Exercise
Gather all lines in the entries that include the word "items".

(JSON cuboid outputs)
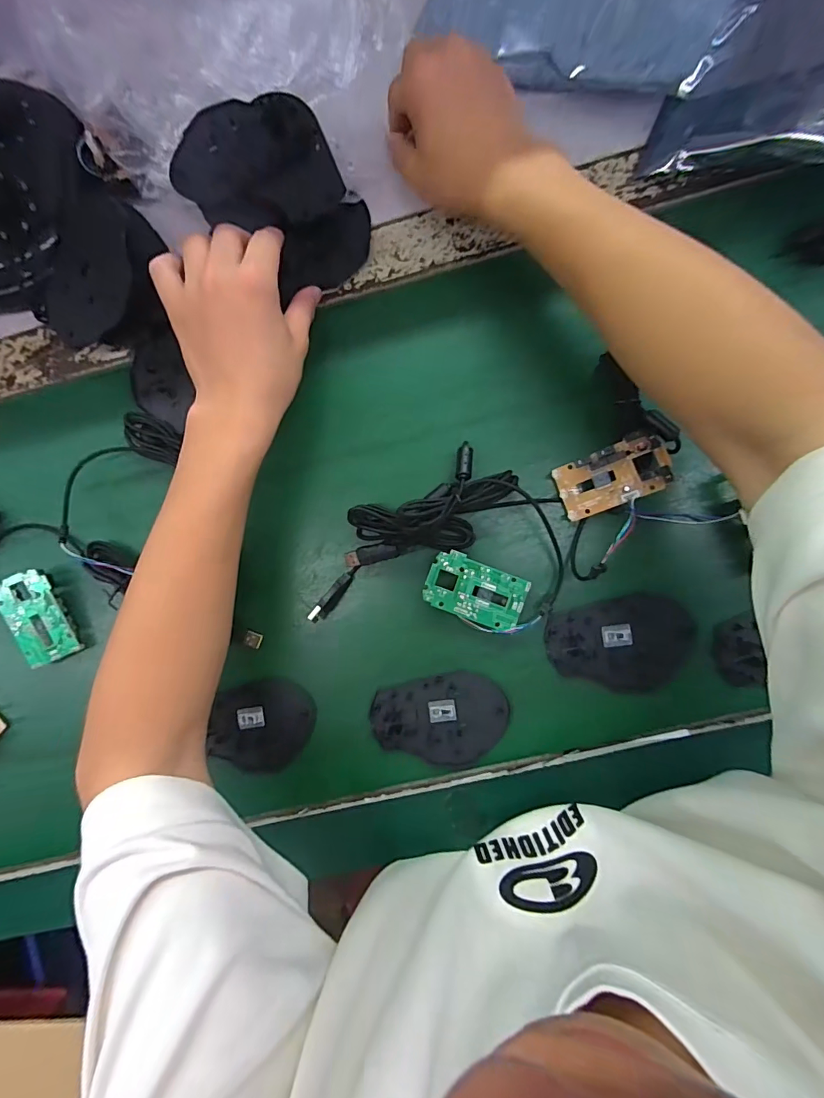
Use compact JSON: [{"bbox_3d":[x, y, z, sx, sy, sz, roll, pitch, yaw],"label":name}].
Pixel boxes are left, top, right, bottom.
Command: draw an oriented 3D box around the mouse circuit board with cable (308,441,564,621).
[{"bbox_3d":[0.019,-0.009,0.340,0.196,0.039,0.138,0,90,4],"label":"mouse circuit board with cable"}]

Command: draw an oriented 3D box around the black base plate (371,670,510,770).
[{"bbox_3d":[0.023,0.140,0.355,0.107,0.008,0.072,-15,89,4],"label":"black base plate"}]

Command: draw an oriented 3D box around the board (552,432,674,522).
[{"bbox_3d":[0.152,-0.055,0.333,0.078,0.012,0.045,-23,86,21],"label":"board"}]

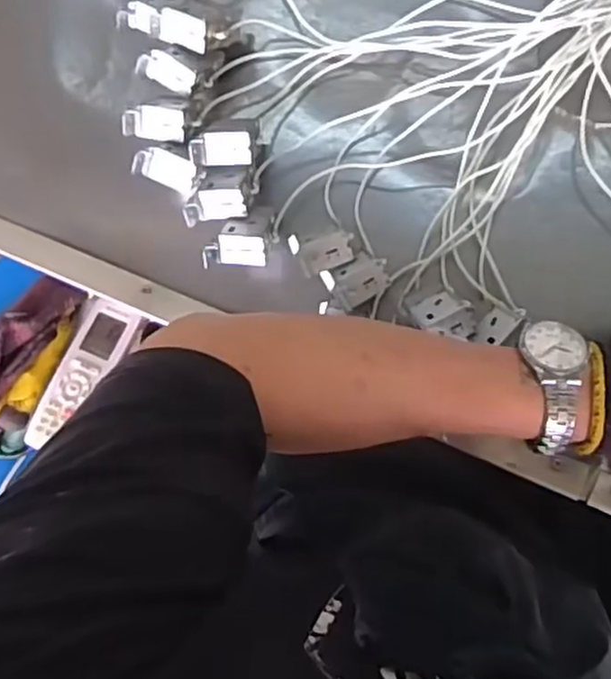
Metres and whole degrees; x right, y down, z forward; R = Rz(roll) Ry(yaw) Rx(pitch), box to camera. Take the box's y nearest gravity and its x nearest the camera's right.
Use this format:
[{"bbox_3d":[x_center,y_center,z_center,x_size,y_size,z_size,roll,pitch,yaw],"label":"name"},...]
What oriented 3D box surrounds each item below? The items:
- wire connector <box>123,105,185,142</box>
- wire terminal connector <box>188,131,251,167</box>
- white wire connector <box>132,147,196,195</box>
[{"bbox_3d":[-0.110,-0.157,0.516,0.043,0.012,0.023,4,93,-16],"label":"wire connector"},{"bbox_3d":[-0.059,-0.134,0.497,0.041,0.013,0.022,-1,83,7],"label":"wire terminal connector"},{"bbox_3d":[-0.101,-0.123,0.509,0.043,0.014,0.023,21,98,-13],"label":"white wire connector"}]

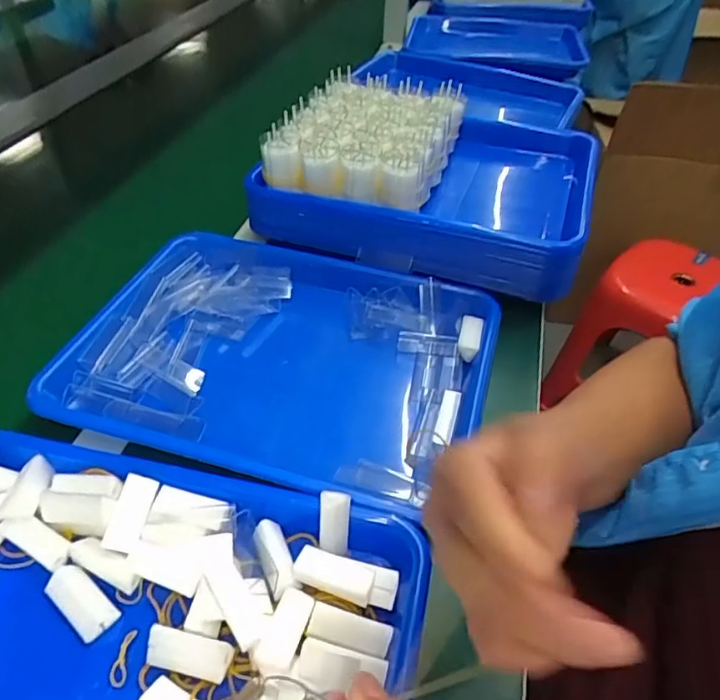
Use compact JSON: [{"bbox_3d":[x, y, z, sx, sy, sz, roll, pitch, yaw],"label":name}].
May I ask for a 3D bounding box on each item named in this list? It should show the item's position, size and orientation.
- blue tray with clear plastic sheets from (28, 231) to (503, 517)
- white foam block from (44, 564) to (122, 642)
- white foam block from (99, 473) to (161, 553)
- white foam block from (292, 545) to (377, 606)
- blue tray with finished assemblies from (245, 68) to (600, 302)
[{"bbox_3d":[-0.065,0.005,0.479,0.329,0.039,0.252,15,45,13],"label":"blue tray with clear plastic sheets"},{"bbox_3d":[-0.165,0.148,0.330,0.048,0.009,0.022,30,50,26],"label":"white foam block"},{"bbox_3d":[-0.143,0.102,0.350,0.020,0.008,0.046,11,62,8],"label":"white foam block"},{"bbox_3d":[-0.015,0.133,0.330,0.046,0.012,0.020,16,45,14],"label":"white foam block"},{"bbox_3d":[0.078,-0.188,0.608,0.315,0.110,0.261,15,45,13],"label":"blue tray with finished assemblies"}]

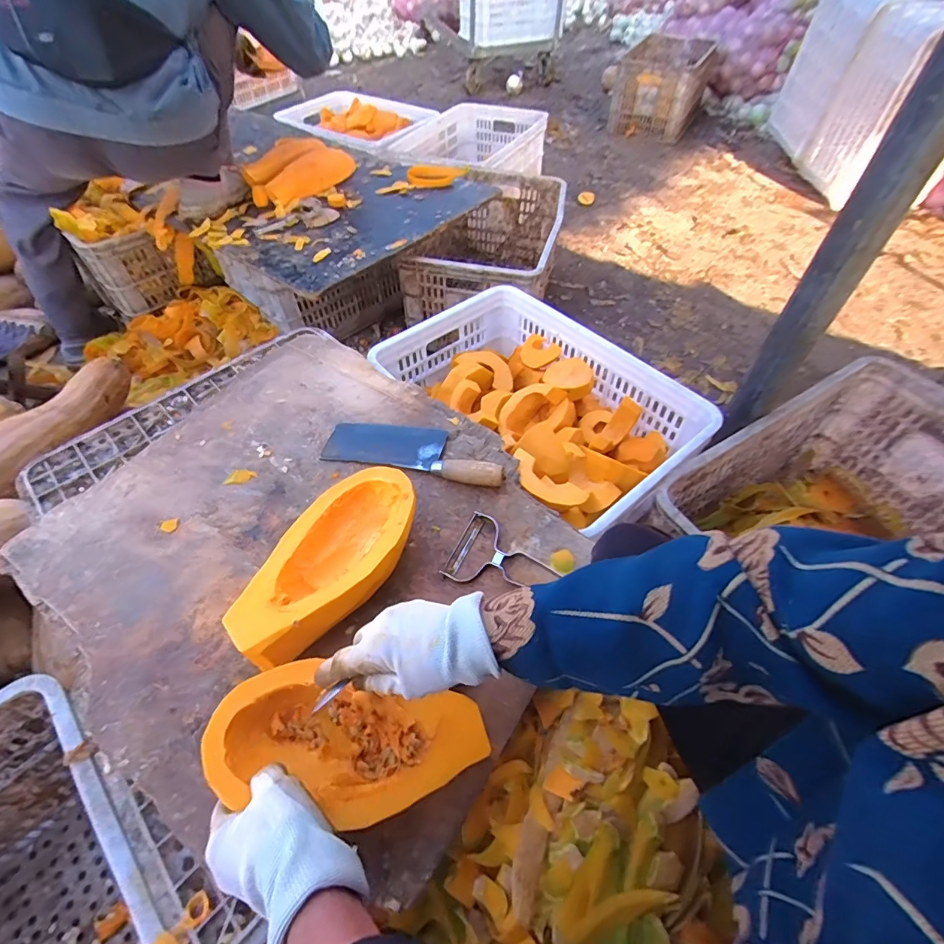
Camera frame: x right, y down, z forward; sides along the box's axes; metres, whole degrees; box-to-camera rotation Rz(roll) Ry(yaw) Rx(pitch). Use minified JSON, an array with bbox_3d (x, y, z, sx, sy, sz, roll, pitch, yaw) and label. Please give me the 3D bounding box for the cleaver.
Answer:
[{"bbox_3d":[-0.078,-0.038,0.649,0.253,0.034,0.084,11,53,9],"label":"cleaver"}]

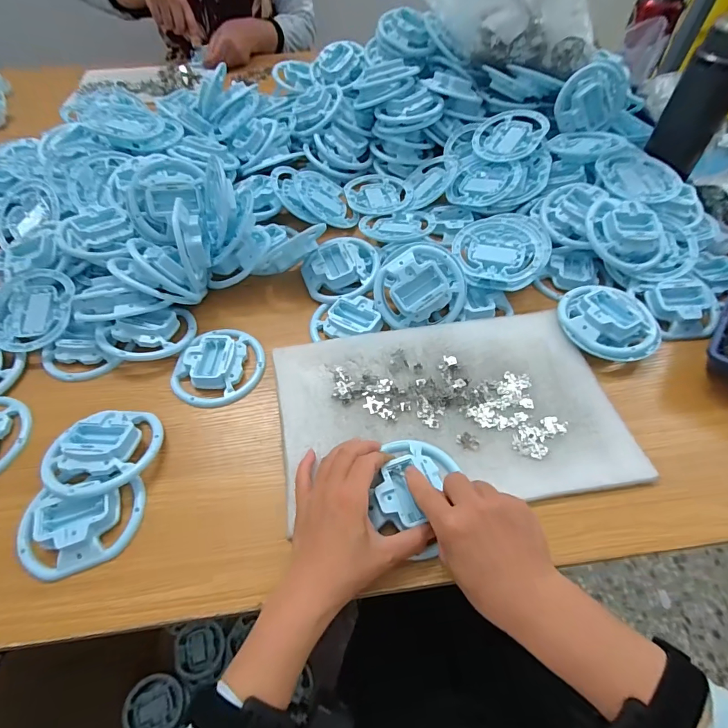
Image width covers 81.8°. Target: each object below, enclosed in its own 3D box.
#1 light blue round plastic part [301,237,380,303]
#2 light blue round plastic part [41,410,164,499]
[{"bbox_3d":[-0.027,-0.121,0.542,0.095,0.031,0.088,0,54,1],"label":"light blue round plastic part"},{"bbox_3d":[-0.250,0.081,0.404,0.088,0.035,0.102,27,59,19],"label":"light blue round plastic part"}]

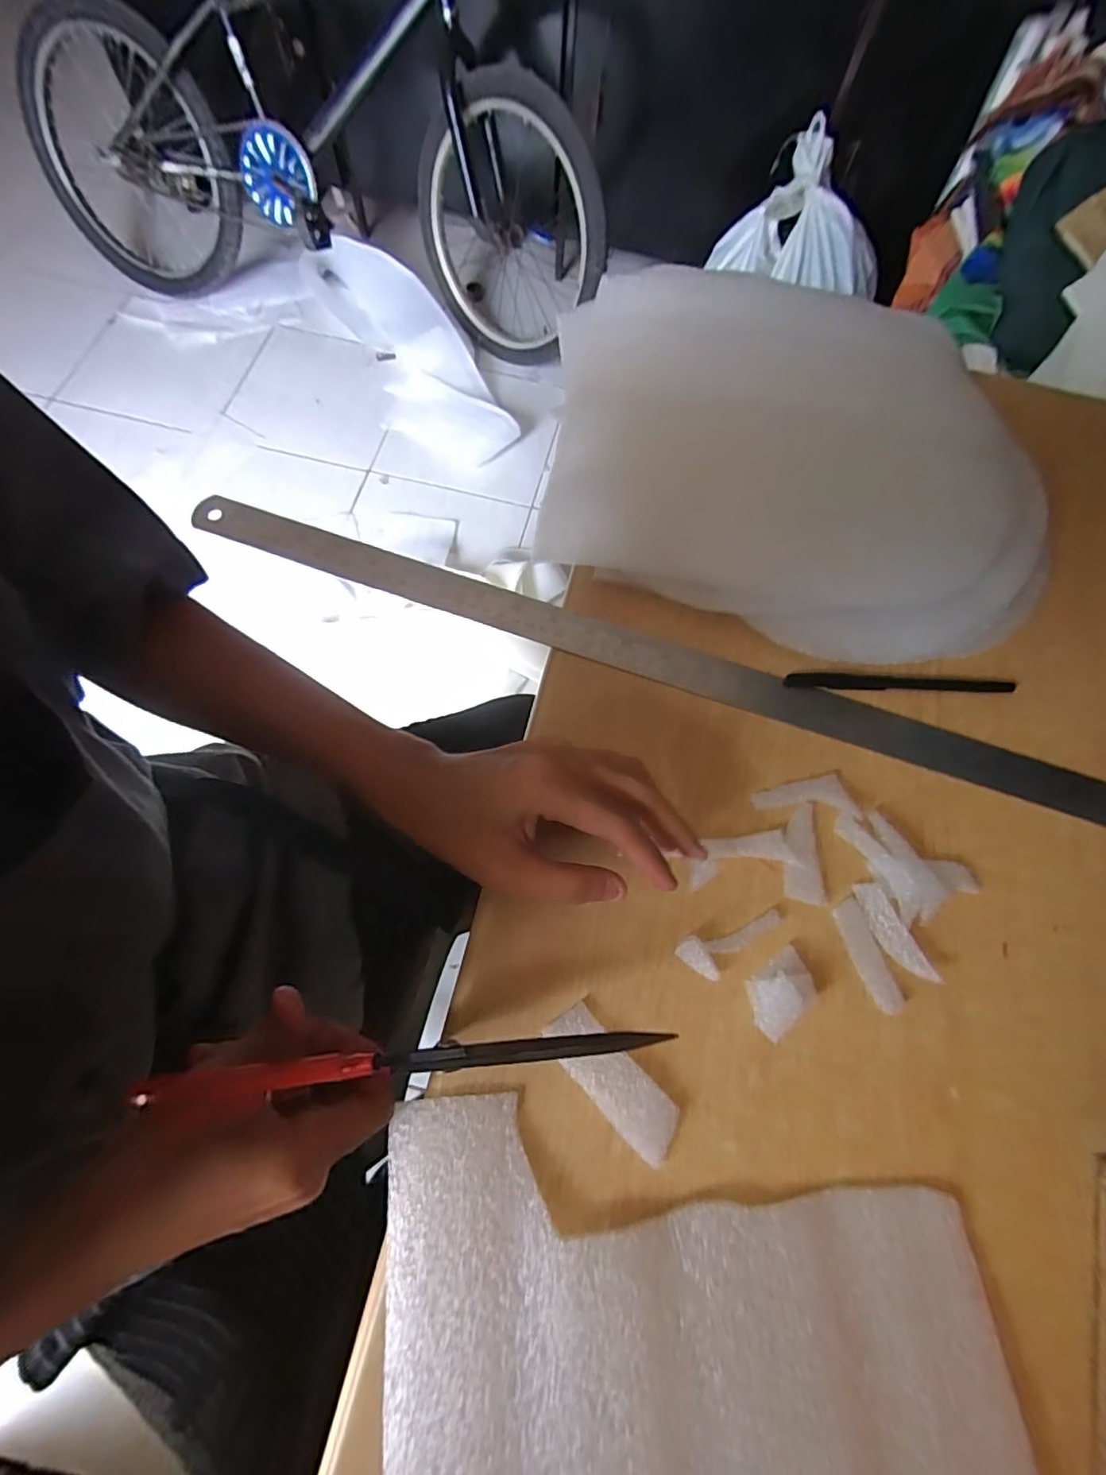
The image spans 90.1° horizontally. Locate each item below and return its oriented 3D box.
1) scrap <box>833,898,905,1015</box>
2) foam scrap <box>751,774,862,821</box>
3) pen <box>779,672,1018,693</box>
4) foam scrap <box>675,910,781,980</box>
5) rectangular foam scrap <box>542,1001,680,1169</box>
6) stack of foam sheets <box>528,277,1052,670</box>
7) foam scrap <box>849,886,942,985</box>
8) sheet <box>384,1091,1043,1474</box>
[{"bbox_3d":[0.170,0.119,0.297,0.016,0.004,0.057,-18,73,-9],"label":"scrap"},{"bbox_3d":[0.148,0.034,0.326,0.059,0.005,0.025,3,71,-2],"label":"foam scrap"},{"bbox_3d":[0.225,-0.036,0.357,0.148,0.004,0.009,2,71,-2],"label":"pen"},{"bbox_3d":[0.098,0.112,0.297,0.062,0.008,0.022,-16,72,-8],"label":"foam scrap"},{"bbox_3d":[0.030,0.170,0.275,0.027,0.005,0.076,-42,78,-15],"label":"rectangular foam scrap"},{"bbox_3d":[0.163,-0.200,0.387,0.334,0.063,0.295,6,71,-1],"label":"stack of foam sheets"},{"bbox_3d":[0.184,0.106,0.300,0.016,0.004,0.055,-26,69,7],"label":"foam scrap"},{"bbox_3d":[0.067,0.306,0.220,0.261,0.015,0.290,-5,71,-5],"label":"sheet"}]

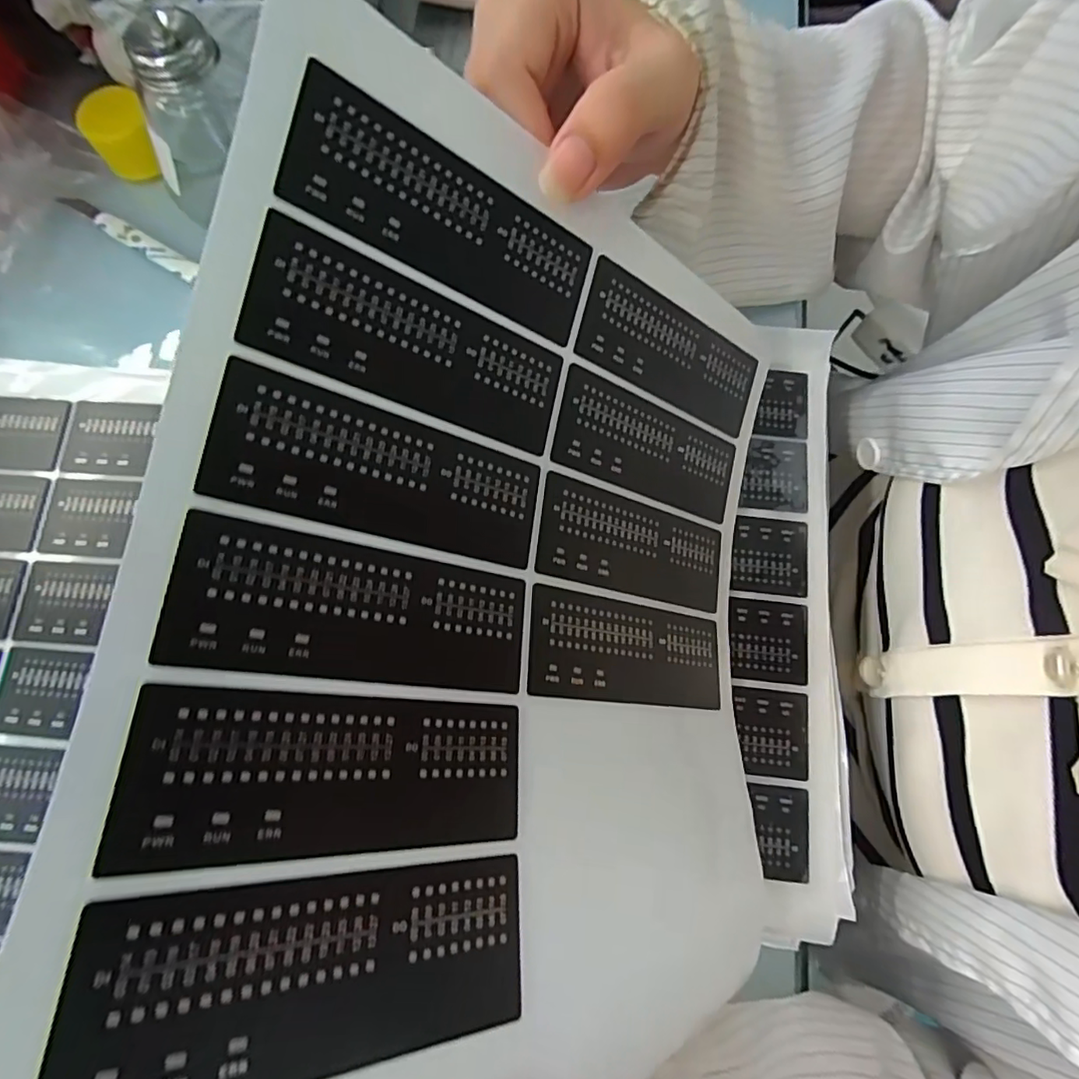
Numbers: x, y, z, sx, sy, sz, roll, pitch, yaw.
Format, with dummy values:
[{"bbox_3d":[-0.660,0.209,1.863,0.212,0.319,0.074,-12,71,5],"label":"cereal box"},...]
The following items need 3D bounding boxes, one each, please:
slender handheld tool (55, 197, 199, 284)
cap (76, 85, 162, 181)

Exercise output
What oriented 3D box surrounds each item below? The items:
The following items need 3D bounding boxes, one each, please:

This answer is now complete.